Die Verletzungen an Kopf, Schulter und Hand wurden in der Notaufnahme, in die ich bat gebracht zu werden, als unbedeutend abgetan und die Polizei nahm mich von dort in Gewahrsam, ohne Angabe von Gründen.
Ich wurde wie ein Schwerverbrecher durchsucht, sämtlicher persönlicher Gegenstände entledigt, und wie ein Drogenabhängiger, oder Verrückter behandelt. Durchsuchung des Körpers, Hohn und Gelächter, Verweigerung eines Anwaltes, Verweigerung mich sofort wieder auf freien Fuss zu setzen, endete mit einer unfreiwilligen 'Peepshow' meiner Person, die von ca 02h30 morgens bis 06h00 morgens dauerte, in der ich mit meinen frischen Verletzungen ohne einen Schluck Wasser, oder Kühlung der Prellungen in einem hell erleuchteten Raum, den abfälligen Bemerkungen, Gelächter und ständiger Beobachtung von bis zu elf Personen in Zivil und Uniform, Männer und Frauen, ausgesetzt war.
Dann wurde zu mir in diesen 'sicheren Raum' ein Herr geführt, der sehr verschlafen aussah, der deutschen Sprache nur sehr mangelhaft fähig und der mir Fragen zum Hergang stellte, meine Antworten nicht verstand und nach einer 1/4 Stunde wieder ging.
Kurze Zeit danach, wurde ich von zwei Männern, die angeblich vom Ordnungsamt waren, in eine psychiatrische Anstalt gebracht.
Vor und auf dem Weg dorthin versuchte ich die Beamten von dem Fehlverhalten der Polizisten zu überzeugen, das zu keinem Ergebnis kam.
Der übernächtigte Psychiater in der Klinik konnte kaum seinen Ohren trauen, als er den Hergang erfuhr und meinte, dass es nun leider den Amtsweg ginge, er mir aber versichern könnte, dass ich in der Klinik zumindest noch meine Ruhe hätte, insbesondere vor Belästigungen von Polizisten.
Gegen 14h00 erschien ein Richter mit Beisitzerin, Sekretärin und einem Pflichtanwalt, diskutierte mit dem inzwischen eingetroffenen leicht gestressten 2,Psychiater genau 10 Minuten, 5 Minuten mit mir und gab seiner Sekretärin zu Protokoll, dass ich selbstverständlich zu Unrecht hier festgehalten worden sei, zu Unrecht eingeliefert und er empfahl mir gegen die Polizisten Klage zu erheben.
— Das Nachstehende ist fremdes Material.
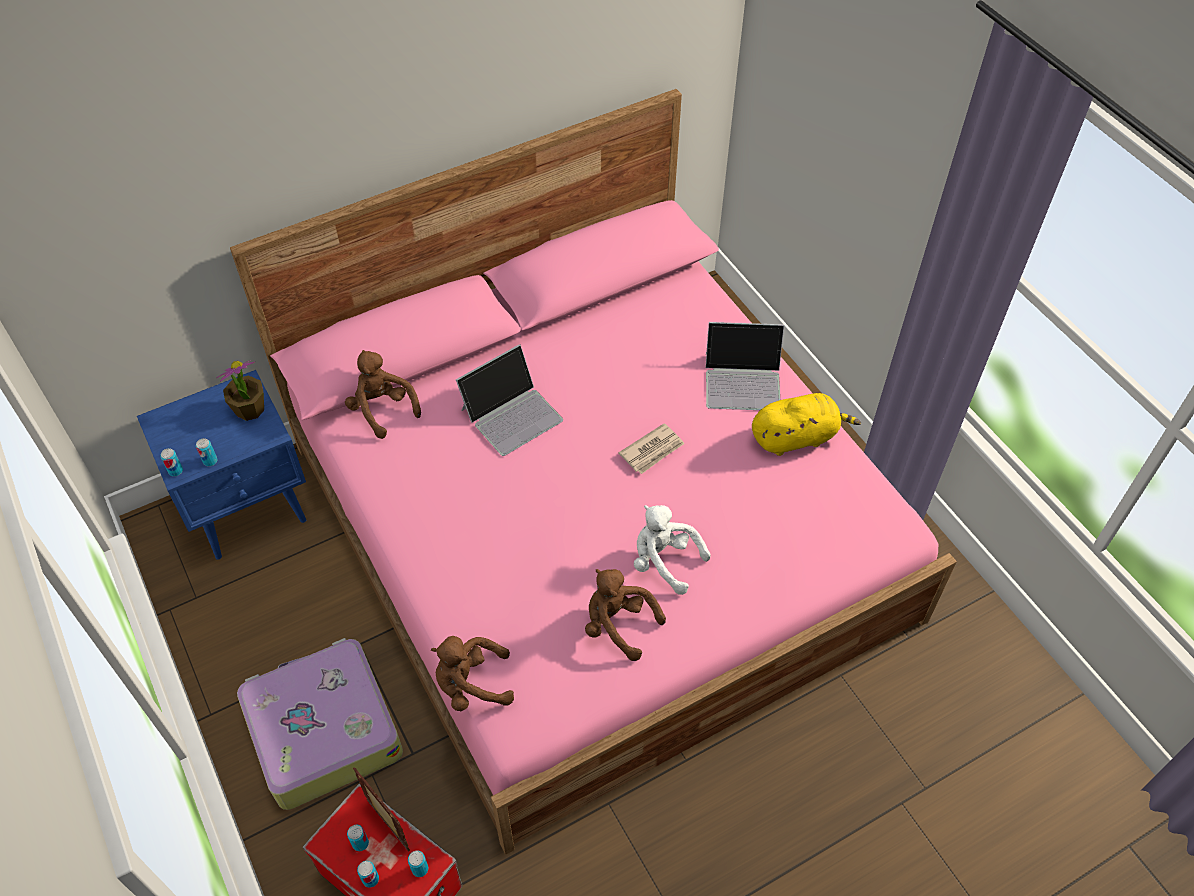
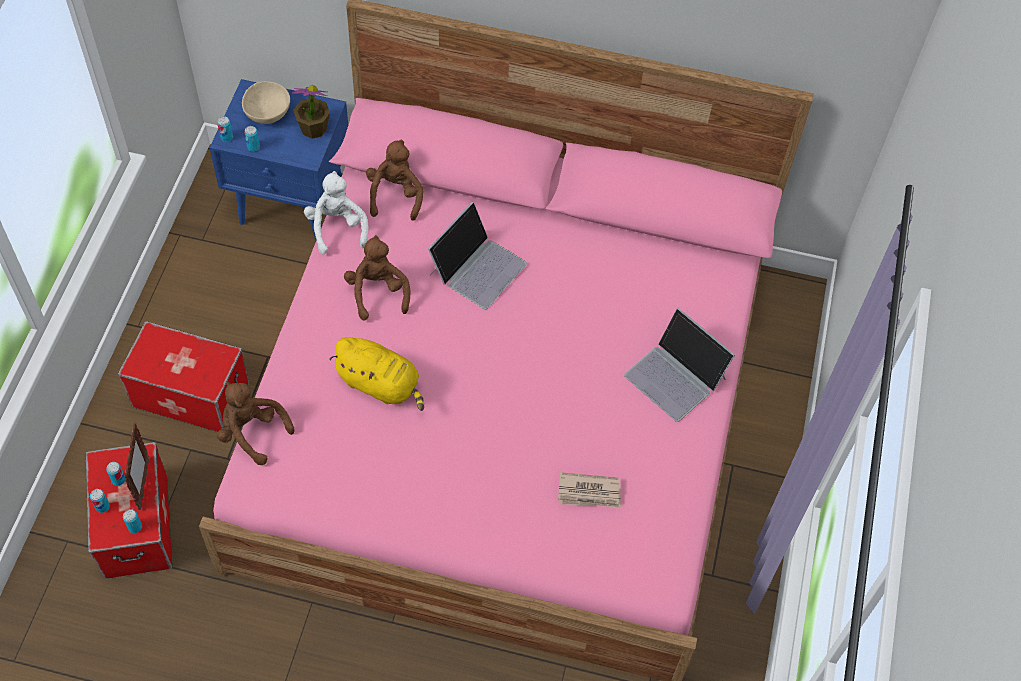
camera: 40 degrees right, 5 degrees up
suitcase [237,638,403,810] -> storage box [118,321,249,432]
laptop [456,344,563,456] -> laptop turned 60 degrees counterclockwise [428,202,527,309]
brown plush toy [585,569,666,661] -> brown plush toy moved to [344,235,411,320]
newspaper [618,423,684,474] -> newspaper moved to [558,472,621,507]
white plush toy [634,505,711,595] -> white plush toy moved to [304,171,368,254]
yellow plush toy [752,393,861,456] -> yellow plush toy moved to [329,337,424,411]
none -> beige bowl [242,81,290,124]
Die Körperverletzungen habe ich noch am gleichen Tag beim Gerichtsmedizinischen Institut in Hamburg feststellen lassen.
Eine Klage habe ich bisher nicht eingereicht, da ich einerseits noch meinen Hauptwohnsitz in Frankreich habe, andererseits die Anwaltschaft in Deutschland nicht gegen einzelne Polizeibeamte vorgehen möchte (Anwalt Originalzitat: 'Das müssen Sie doch geträumt haben'), und weil ich die Namen der Polizeibeamten nicht habe, da sie keine Dienstmarke, oder Ausweis vorgezeigt haben.

Wenn mein Fall mit den vielen anderen, die anscheinend in der Mehrzahl, systematisch an Singles ohne direkten Familienbeistand, oder anderen Zeugen begangen werden, helfen könnte, eine Kollektivklage einzureichen, eventuell vor dem Bundesverfassungsgericht (Grundgesetzverletzung), bitte ich Sie es mich wissen zu lassen.